Он представлял себе, как Сеголен катит на велосипеде по аллее Дюмануар, обсаженной горделивыми, царственными пальмами. Представлял, как после обеда, возвращаясь из лицея, она гуляет по Дарс, делает покупки на рынке Сент-Антуан, разглядывая под огромным шатром разноцветные прилавки, на которых высятся горы бананов и ямса, батата и красного перца, маланги и старфрутов, не говоря уже о пряностях, корице, коломбо, шафране, ванили, ямайском перце и карри, ароматы которых щекочут ноздри; о пуншах и сиропах, сладостях и плетеных корзинах, попугаях и вениках; о целительных снадобьях, заговоренной воде для благополучного разрешения от бремени, приворотном зелье, талисманах на удачу в делах или в любви, и прочих волшебных панацеях, способных утолить любые печали этого мира. Она снилась ему каждую ночь, и местом действия этих химерических фильмов, в которых Сеголен играла главную роль, была Гваделупа – ее извилистые дороги и плантации сахарного тростника; тропические леса с крутыми, обрывистыми тропинками, по бокам которых высился гигантский папоротник и звездами цвели орхидеи; и горы, похожие на человеческие головы с зелеными бакенбардами, утопающим в тумане челом и мшистыми щеками, обрамленными гроздьями водопадов. Кульминацией его видений был вулкан Суфриер, дремлющий, но по-прежнему грозный; залитые солнцем деревушки с красными черепичными крышами и кладбищами с могилами, украшенными ракушками и расположенными в шахматном порядке; карнавал, музыка, тамбурины «гвока», чертовки в красных одеждах, танцоры в пестрых костюмах, вытворяющие что-то невероятное под перестук барабанов «бола», и льющийся рекой ром.
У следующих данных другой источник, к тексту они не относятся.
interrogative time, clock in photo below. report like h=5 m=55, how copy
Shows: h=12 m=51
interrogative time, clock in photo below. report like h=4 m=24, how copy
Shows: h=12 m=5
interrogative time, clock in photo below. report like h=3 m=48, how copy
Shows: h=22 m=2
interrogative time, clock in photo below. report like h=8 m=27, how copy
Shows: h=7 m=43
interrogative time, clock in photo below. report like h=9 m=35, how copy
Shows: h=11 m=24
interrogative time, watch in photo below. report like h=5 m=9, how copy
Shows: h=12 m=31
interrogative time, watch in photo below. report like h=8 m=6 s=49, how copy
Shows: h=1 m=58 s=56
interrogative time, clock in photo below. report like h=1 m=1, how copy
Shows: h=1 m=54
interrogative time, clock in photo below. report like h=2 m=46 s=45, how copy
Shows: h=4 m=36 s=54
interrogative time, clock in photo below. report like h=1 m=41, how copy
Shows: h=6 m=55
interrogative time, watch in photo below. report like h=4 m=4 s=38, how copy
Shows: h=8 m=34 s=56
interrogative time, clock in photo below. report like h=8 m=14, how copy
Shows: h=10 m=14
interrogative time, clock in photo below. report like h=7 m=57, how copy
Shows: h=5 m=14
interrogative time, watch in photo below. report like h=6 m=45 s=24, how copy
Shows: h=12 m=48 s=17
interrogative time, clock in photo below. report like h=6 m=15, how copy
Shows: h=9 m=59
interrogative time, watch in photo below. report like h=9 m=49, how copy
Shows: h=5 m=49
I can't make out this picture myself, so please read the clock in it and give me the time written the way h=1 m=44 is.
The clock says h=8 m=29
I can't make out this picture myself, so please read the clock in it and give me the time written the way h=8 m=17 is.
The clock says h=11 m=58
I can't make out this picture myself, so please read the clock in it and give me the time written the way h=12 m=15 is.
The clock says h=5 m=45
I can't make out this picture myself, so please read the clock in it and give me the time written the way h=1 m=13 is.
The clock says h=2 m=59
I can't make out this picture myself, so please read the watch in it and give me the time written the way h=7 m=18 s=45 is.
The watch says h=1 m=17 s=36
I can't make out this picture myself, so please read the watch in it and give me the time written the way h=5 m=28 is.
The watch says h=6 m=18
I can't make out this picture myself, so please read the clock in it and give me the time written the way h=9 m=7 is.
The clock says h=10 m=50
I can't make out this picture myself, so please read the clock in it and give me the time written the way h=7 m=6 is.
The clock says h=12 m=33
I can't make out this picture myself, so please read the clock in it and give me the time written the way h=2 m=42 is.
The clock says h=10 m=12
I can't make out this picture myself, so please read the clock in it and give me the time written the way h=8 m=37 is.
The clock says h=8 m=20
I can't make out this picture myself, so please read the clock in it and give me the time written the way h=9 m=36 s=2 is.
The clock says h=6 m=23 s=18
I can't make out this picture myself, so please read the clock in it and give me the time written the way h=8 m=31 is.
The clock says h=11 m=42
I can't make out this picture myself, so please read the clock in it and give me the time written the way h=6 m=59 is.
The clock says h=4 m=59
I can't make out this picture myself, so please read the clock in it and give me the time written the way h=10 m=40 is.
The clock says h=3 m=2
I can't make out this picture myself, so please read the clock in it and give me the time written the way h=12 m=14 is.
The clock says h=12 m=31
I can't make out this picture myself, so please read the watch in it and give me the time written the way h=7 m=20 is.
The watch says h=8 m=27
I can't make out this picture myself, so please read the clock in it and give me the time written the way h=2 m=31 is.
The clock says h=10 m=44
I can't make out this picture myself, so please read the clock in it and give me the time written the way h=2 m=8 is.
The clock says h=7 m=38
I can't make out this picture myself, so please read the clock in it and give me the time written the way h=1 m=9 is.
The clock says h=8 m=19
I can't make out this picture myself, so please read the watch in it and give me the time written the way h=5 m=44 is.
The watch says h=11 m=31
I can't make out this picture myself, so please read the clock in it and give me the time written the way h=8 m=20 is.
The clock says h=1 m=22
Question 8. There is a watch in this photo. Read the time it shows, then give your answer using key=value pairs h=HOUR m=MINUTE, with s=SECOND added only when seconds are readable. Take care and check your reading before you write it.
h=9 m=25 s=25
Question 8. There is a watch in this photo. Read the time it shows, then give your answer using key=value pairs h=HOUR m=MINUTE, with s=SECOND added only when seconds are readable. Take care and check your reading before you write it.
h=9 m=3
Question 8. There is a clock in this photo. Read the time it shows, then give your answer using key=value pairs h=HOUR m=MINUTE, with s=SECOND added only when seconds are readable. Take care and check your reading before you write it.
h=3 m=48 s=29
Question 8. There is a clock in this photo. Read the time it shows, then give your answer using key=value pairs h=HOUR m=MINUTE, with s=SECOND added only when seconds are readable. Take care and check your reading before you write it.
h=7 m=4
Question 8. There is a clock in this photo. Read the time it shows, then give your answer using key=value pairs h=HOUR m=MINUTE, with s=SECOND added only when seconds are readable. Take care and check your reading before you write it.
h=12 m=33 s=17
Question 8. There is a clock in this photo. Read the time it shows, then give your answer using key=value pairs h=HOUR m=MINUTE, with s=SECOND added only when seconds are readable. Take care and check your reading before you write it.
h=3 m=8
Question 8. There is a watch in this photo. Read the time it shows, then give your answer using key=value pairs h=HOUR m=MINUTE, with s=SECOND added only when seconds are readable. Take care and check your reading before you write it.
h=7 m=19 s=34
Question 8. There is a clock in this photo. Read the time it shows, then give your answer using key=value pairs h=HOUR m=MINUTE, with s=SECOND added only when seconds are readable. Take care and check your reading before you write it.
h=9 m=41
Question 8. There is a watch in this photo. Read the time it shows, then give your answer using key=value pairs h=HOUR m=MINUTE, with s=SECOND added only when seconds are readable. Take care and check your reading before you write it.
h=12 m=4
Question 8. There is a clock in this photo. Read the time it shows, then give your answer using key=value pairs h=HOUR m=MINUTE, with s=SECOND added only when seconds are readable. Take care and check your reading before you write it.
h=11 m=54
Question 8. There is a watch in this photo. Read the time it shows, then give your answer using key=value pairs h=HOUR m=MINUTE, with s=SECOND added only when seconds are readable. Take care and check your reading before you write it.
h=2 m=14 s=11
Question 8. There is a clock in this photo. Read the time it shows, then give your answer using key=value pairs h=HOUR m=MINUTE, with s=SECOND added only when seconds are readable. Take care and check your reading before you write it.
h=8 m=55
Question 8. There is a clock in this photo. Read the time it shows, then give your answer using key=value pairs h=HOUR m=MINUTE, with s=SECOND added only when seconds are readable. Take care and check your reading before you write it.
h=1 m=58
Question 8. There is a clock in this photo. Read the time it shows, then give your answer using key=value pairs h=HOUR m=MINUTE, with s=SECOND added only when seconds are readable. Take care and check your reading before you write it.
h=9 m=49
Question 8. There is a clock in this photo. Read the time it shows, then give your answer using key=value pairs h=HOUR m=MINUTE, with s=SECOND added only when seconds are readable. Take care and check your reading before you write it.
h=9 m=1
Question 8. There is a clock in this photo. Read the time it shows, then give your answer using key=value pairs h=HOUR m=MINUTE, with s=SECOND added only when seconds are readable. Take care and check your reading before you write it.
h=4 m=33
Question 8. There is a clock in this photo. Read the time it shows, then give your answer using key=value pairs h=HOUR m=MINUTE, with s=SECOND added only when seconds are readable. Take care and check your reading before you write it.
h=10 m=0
А еще – гуаявы и мангровые деревья, острова и островки, электрические скаты, парящие у самой поверхности воды, кружева кораллов, султанки, груперы, летающие рыбки, моряки со священного острова Ле-Сент с традиционными салако [2] на голове, занимающиеся починкой сетей; изрезанное побережье на севере города Бас-Тер, вечно бичуемое океаном, и тут же сменяющееся неожиданно спокойными бухточками и белыми песчаными отмелями; Сеголен, покачивающаяся на волнах бирюзового, под цвет ее глаз, моря; солнце, тут же предъявляющее на нее свои права, когда она выходила из воды, будто новая Венера, и шла по пляжу гибкой, но в то же время целомудренной походкой, а на ее груди поблескивали капельки воды и стекали вниз, на покрытый нежнейшим пушком живот.
2
Салако – широкополый головной убор, хорошо защищающий от солнца и дождя.